Observation data Epoch J2000 Equinox ICRS
- Constellation: Ursa Major
- Right ascension: 10^{h} 24^{m} 07.84801^{s}
- Declination: +65° 33′ 59.1239″
- Apparent magnitude (V): 4.94

Characteristics
- Spectral type: A1:VpSiSrHg
- B−V color index: −0.052±0.012
- Variable type: α^{2} CVn

Astrometry
- Radial velocity (R_{v}): −2.24±0.03 km/s
- Proper motion (μ): RA: −9.427 mas/yr Dec.: −20.994 mas/yr
- Parallax (π): 9.61±0.20 mas
- Distance: 339 ± 7 ly (104 ± 2 pc)
- Absolute magnitude (M_{V}): −0.15

Orbit
- Period (P): 11.579113±0.000010 d
- Semi-major axis (a): 1.634±0.001 mas
- Eccentricity (e): 0.2943±0.0009
- Longitude of the node (Ω): 133.49±0.13°
- Periastron epoch (T): 2,457,756.168±0.005 JD
- Argument of periastron (ω) (primary): 176.50±0.20°
- Semi-amplitude (K_{1}) (primary): 38.17±0.04 km/s
- Semi-amplitude (K_{2}) (secondary): 62.11±0.09 km/s

Details

A
- Mass: 2.779±0.153 M_{☉}
- Radius: 3.16±0.11 R_{☉}
- Luminosity: 101±8 L_{☉}
- Surface gravity (log g): 3.88±0.05 cgs
- Temperature: 10,260±100 K
- Metallicity: $\begin{smallmatrix}\left[\ce{M}/\ce{H}\right]\end{smallmatrix}$ = +0.11±0.04
- Metallicity [Fe/H]: +0.39 dex
- Rotational velocity (v sin i): ≤4.2 km/s

B
- Mass: 1.708±0.094 M_{☉}
- Radius: 1.73±0.06 R_{☉}
- Luminosity: 9.7±1.0 L_{☉}
- Surface gravity (log g): 4.22±0.05 cgs
- Temperature: 7,860±140 K
- Metallicity: $\begin{smallmatrix}\left[\ce{M}/\ce{H}\right]\end{smallmatrix}$ = −0.05±0.07
- Rotational velocity (v sin i): 5.1±2.1 km/s
- Other designations: ET UMa, BD+66 664, GJ 9327, HD 89822, HIP 50933, HR 4072, SAO 15163, PPM 17427, PLX 2433, TYC 4150-1302-1, IRAS 10205+6549, 2MASS J10240782+6533590

Database references
- SIMBAD: data

= HR 4072 =

Star in the constellation Ursa Major

HR 4072 is a binary star system in the northern circumpolar constellation of Ursa Major. It has the variable star designation ET Ursae Majoris, abbreviated ET UMa, while HR 4072 is the system's designation from the Bright Star Catalogue. It has a white hue and is faintly visible to the naked eye with an apparent visual magnitude that fluctuates around 4.94. The system is located at a distance of approximately 339 light years from the Sun based on parallax measurements. The radial velocity measurement is poorly constrained, but it appears to be drifting closer to the Sun at the rate of around −3 km/s.

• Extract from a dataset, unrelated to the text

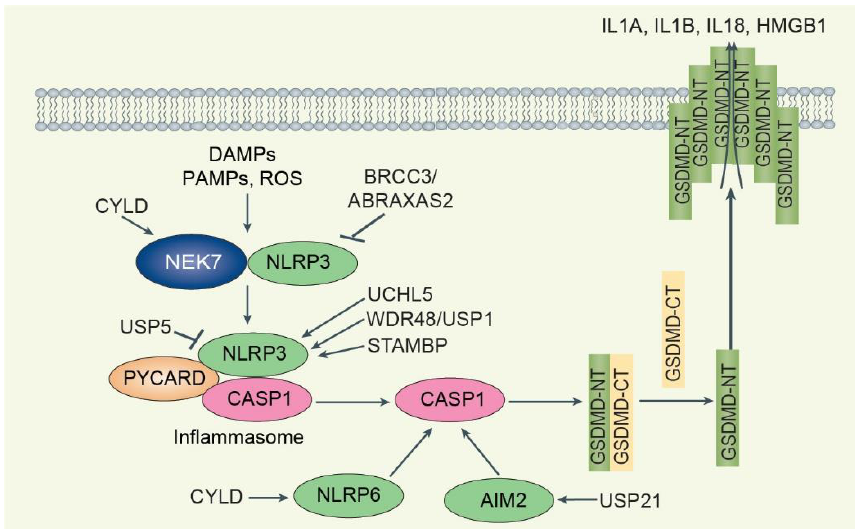
Figure 5. Overview of DUBs-mediated regulation of pyroptosis. DAMPs, PAMPs, and other stim- uli promote inflammasome formation, such as NLRP3-PYCARD-CASP1. NEK7-NLRP3 binding prevents NLRP3 inflammasome formation. CYLD deubiquitinates NEK7 and promotes NEK7-NLRP3 association to inhibit NLRP3 inflammasome formation. While BRCC3/ABRAXAS2 deubiquitinates NLRP3 to promote NLRP3 inflammasome formation, the DUBs UCHL5, WDR48/USP1, and STAMBP promote NLRP3 inflammasome formation. USP5 promotes NLRP3 degradation and attenuates NLRP3 inflammasome activation. CYLD-NLRP6 and USP21-AIM2 regulate the NLRP6-PYCARD and AIM2 inflammasome, respectively. When inflammasome formation is activated, the inflammasome produces mature CASP1, which cleaves intact GSDMD. N-terminal GSDMD (GSDMD-NT) translocates to the inner leaflet of the plasma membrane, causing membrane rupture and release of DAMPs such as IL1A, IL1B, IL18, and HMGB1.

This is a double-lined spectroscopic binary star system with an orbital period of 11.58 days and an eccentricity of 0.29. The orbit for this star was first determined by R. H. Baker in 1912, then later revised.

The primary, designated component A, is an Ap type chemically-peculiar star with a stellar classification of A1:VpSiSrHg, although it has also been considered to be a mercury-manganese star. The suffix notation indicates abundance anomalies of silicon, strontium, and mercury in the spectrum. It is an α^{2} Canum Venaticorum variable with an amplitude of 0.05 magnitude in the B (blue) band. The star is rotating slowly with a projected rotational velocity of 4.5 km/s. It is three times larger than the Sun, radiating about 100 solar luminosities from its photosphere at an effective temperature of 10260 K.

The secondary component has been reported to have characteristics of an Am star. It is a F-type star with 1.73 times the size of the Sun and 1.71 times its mass. Its luminosity is about 10 times that of the Sun, or one-tenth of that of the primary, and it has an effective temperature of 7900 K.